How hard is it to reschedule a flight for illness if you don’t get the flight insurance?

MossBear,

IBD is a thing.

reagansrottencorpse,

They almost certainly knew they were sick if they coated the entire plane in dookie

SCB,

“Hey honey, how was your flight?”

Lol

Kolanaki,
@Kolanaki@yiffit.net avatar

At least they aren’t named. Only the people they were with would know it was them.

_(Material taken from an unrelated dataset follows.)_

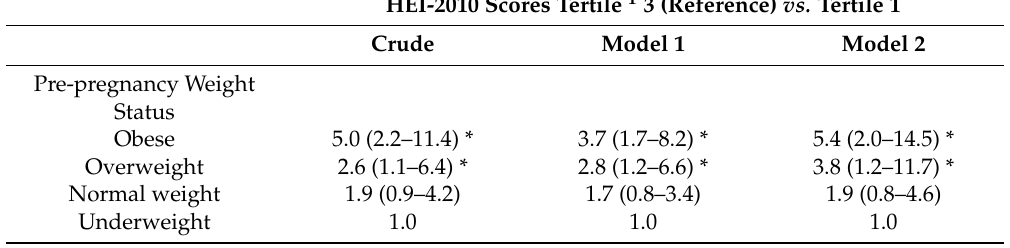
Table 5. Associations between the lowest Healthy Eating Index (HEI)-2010 tertile and pre-pregnancy weight status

Or they could even be proud.

“You ever take down a whole plane just by having diarrhea? I have.”

buddascrayon,

No but as a kid (8 or 9 years old) I shut down a restaurant by puking all over it. Not just for the night either, I closed them down for good. We went back to the area 2 weeks later and they were shuttered. That was the last time my parents refused to believe me when I told them I was feeling sick.

MrBusiness,

What did you eat that utterly crushed the spirit of a restaurant owner?

Mikekm,

Right? Demon vomit capable of closing down a restaurant for good is kinda impressive.

eee,

“I’m so full of shit that a plane had to be diverted because of me”

Nastybutler,

I don’t know if it’s possible to literally die of embarrassment, but if there’s anytime I’d wish it was it would be in this situation if it happened to me

aksdb,

Maybe he was so embarrassed, he shat himself. Turning into a vicious cycle.